Der Wettbewerb beim Bau neuer Windparks verschärft sich, wie die Bundesnetzagentur mitteilte. Damit wird Windenergie aus Anlagen im Landesinneren nach dem Systemwechsel von Festpreisvergütung hin zu Ausschreibungen weiter günstiger.

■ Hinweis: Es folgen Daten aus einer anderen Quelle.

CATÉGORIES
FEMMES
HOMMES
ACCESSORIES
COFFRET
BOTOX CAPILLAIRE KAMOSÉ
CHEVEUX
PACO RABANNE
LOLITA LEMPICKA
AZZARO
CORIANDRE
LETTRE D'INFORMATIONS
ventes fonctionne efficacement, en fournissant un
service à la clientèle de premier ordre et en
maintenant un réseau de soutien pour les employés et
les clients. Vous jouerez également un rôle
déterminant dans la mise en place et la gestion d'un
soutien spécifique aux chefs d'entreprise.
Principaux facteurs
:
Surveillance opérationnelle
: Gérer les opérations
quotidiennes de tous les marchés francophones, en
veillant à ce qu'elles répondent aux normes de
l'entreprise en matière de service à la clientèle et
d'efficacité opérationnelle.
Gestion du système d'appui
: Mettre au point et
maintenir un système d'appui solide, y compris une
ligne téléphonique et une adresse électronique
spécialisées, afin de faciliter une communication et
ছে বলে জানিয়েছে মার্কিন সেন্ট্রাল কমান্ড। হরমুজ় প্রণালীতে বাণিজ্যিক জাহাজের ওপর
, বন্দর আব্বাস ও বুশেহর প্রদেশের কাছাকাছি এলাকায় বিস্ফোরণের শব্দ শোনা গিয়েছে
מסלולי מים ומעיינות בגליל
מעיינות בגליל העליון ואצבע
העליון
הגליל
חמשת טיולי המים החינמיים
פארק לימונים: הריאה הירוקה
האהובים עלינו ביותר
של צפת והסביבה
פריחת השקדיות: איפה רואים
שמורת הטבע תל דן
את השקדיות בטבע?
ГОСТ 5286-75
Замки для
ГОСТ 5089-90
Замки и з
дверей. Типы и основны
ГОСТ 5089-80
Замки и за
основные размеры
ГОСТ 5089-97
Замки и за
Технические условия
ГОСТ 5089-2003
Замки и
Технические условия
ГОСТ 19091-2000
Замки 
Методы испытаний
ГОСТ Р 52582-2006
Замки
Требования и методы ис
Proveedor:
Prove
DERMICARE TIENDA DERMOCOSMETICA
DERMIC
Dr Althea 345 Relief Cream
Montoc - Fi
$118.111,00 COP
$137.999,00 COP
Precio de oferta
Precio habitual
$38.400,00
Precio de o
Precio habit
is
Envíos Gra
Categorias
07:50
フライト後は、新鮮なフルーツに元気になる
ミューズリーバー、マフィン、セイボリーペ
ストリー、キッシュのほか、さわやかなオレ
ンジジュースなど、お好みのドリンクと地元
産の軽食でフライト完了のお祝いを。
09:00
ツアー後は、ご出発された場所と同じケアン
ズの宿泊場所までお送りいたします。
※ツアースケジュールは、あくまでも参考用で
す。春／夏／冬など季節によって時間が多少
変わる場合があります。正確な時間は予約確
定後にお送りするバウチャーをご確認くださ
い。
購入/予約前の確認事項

Der Wettbewerb beim Bau neuer Windparks nimmt an Schärfe zu. Die Bundesnetzagentur gab am Dienstag die Ergebnisse der zweiten Ausschreibungsrunde für Windenergieprojekte an Land bekannt. "Der durchschnittliche Zuschlagswert ist im Vergleich zur ersten Runde um über einen Cent pro Kilowattstunde gesunken", sagte der Präsident der Behörde, Jochen Homann. Der Durchschnittswert, also die Subvention, die der Betreiber für jede Kilowattstunde Strom bekommt, liege nun bei 4,28 Cent je Kilowattstunde. Die Bundesnetzagentur habe insgesamt 67 Geboten den Zuschlag zum Bau von Anlagen mit einer Gesamtleistung von rund 1000 Megawatt erteilt. Dies entspricht etwa der Leistung eines Atomkraftwerks.

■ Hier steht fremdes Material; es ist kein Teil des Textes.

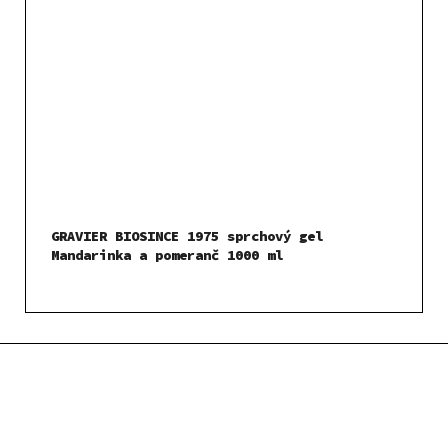
GRAVIER BIOSINCE 1975 sprchový gel
Mandarinka a pomeranč 1000 ml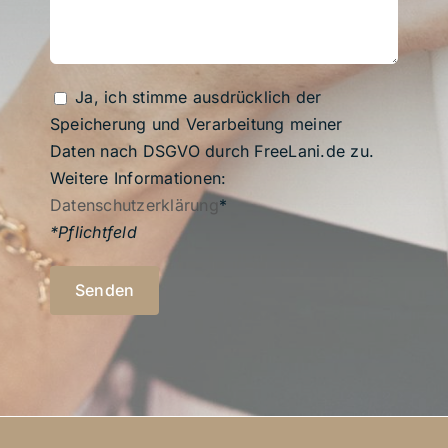
Ja, ich stimme ausdrücklich der
Speicherung und Verarbeitung meiner
Daten nach DSGVO durch FreeLani.de zu.
Weitere Informationen:
Datenschutzerklärung
*
*Pflichtfeld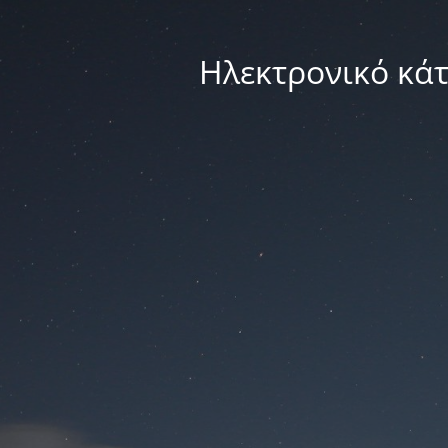
Ηλεκτρονικό κά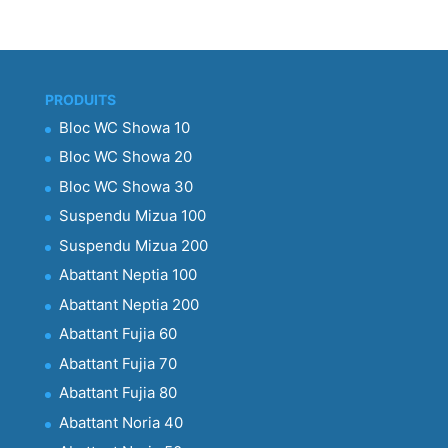
PRODUITS
Bloc WC Showa 10
Bloc WC Showa 20
Bloc WC Showa 30
Suspendu Mizua 100
Suspendu Mizua 200
Abattant Neptia 100
Abattant Neptia 200
Abattant Fujia 60
Abattant Fujia 70
Abattant Fujia 80
Abattant Noria 40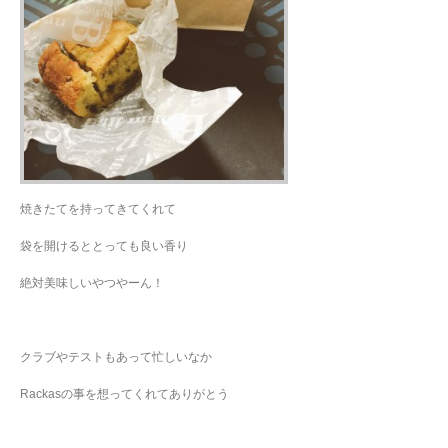
焼きたてを持ってきてくれて
袋を開けるととっても良い香り
絶対美味しいやつやーん！
クラブやテストもあって忙しいなか
Rackasの事を想ってくれてありがとう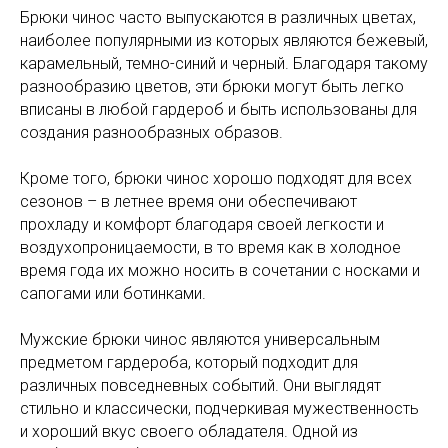
Брюки чинос часто выпускаются в различных цветах,
наиболее популярными из которых являются бежевый,
карамельный, темно-синий и черный. Благодаря такому
разнообразию цветов, эти брюки могут быть легко
вписаны в любой гардероб и быть использованы для
создания разнообразных образов.
Кроме того, брюки чинос хорошо подходят для всех
сезонов – в летнее время они обеспечивают
прохладу и комфорт благодаря своей легкости и
воздухопроницаемости, в то время как в холодное
время года их можно носить в сочетании с носками и
сапогами или ботинками.
Мужские брюки чинос являются универсальным
предметом гардероба, который подходит для
различных повседневных событий. Они выглядят
стильно и классически, подчеркивая мужественность
и хороший вкус своего обладателя. Одной из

Die Bundesregierung hat bei Förderung von Windstrom Ausschreibungen eingeführt, um die Kosten zu senken. Den Zuschlag bekommt, wer die niedrigste Subvention fordert. Die jetzt erteilten Zuschläge gab es der Bundesnetzagentur zufolge für Gebote mit staatlich garantierten Abnahmepreisen zwischen 3,50 Cent je Kilowattstunde und 4,29 Cent. Die Projekte lägen vor allem in Ostdeutschland. Zum Zuge seien viele Bürgerenergiegesellschaften gekommen.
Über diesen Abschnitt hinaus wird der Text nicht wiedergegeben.